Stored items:
/---
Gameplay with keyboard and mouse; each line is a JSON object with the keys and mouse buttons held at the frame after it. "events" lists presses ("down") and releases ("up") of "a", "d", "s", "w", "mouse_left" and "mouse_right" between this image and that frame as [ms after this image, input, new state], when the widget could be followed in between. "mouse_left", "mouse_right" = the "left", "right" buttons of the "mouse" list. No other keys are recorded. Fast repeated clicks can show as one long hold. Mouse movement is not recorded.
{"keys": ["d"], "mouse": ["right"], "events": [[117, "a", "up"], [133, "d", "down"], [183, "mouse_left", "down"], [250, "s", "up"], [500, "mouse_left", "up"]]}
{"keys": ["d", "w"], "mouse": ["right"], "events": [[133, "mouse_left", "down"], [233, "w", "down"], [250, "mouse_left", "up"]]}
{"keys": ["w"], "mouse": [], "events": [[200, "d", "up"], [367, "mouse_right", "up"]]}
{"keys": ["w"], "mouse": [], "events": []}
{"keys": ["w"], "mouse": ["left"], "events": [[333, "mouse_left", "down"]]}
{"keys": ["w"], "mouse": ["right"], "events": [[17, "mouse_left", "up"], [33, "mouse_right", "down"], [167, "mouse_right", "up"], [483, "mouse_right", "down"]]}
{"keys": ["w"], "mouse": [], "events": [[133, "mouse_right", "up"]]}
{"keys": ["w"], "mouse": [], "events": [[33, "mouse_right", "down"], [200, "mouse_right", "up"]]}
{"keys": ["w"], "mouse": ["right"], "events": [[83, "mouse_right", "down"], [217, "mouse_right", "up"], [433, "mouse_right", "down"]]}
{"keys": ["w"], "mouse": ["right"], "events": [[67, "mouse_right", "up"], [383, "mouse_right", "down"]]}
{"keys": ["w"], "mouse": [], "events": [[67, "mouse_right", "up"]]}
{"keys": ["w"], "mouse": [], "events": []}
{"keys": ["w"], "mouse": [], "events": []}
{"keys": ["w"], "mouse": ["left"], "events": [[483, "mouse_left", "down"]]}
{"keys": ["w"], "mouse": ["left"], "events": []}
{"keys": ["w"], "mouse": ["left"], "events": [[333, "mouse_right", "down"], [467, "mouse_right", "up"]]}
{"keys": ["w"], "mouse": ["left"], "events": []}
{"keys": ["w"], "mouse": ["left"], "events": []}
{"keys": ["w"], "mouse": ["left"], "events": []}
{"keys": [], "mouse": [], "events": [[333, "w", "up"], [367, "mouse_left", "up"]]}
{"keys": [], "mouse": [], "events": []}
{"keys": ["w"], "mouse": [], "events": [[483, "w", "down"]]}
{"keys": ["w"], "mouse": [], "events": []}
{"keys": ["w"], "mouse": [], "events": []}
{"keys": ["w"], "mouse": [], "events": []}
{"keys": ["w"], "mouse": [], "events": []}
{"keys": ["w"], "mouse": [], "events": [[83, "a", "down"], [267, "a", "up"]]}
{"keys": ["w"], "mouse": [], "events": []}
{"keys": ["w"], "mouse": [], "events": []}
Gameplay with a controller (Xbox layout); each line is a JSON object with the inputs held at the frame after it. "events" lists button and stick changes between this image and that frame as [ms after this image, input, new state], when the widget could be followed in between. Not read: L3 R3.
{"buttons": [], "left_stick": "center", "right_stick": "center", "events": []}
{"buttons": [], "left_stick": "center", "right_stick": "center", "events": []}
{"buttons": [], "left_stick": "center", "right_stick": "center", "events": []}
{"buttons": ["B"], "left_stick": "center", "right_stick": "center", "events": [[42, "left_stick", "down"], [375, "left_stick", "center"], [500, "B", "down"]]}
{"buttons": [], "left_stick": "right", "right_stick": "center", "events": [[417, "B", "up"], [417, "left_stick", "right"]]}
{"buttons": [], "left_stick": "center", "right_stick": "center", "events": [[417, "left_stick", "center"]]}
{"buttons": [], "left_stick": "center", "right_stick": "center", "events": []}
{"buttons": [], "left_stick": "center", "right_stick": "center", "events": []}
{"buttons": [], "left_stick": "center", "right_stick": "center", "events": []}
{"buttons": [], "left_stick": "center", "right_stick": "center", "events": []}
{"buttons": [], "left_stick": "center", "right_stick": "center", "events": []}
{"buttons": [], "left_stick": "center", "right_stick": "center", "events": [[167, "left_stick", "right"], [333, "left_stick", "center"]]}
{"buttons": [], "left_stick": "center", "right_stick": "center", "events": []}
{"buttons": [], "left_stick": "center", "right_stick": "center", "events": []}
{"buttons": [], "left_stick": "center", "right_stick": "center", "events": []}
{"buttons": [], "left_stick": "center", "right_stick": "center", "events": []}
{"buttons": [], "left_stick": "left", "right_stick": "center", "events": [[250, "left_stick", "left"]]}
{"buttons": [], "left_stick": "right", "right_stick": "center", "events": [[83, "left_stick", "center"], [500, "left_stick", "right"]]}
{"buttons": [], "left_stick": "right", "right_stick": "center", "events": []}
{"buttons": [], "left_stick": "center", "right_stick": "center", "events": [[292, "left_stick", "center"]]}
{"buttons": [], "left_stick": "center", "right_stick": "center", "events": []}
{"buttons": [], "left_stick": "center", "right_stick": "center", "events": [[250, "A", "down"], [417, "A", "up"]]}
\---
INSTRUCTIONS TO FOLLOW. Count the lines of the records that include the word "could", please, and report the number alone.

TASK OUTPUT. 2